## Task goal:
Give back the whole listing verbatim, printing none of its pictures.

## Data:
- - - -
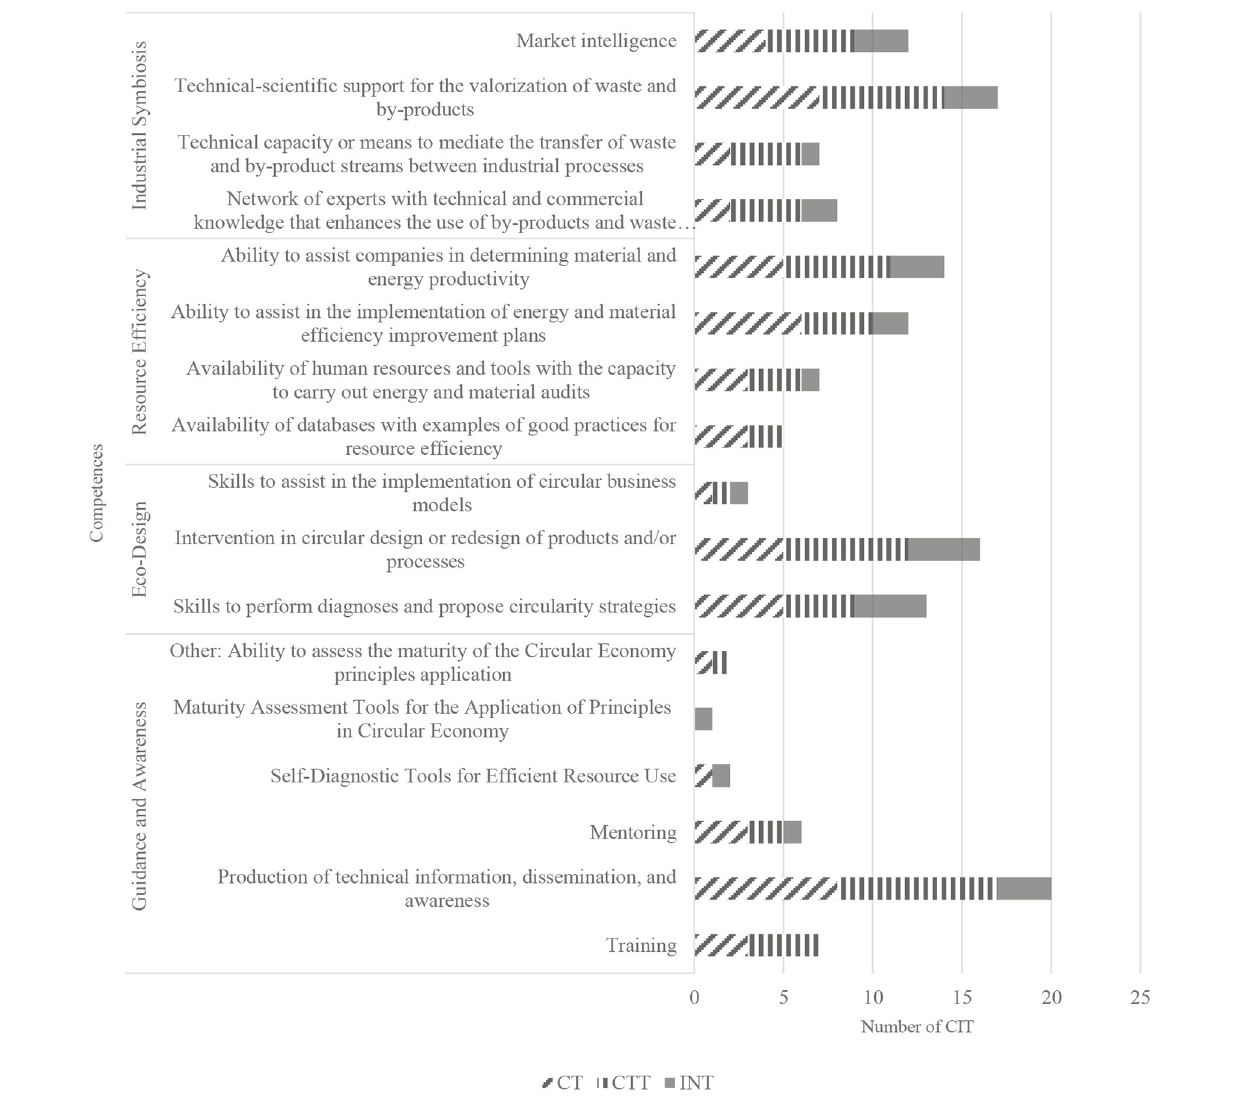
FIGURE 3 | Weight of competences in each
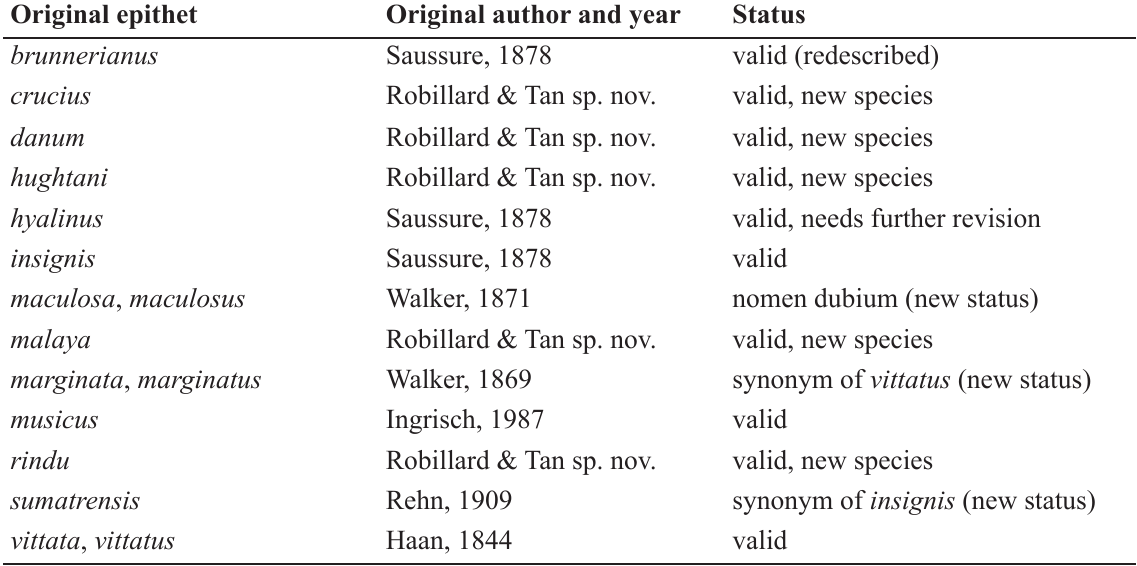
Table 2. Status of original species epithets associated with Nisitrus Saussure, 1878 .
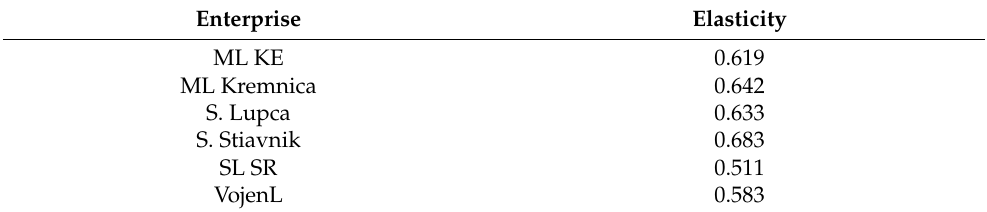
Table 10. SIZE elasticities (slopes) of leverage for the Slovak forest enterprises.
- - - -
## Solved exercise:
FIGURE 3 | Weight of competences in each
Table 2. Status of original species epithets associated with Nisitrus Saussure, 1878 .
Table 10. SIZE elasticities (slopes) of leverage for the Slovak forest enterprises.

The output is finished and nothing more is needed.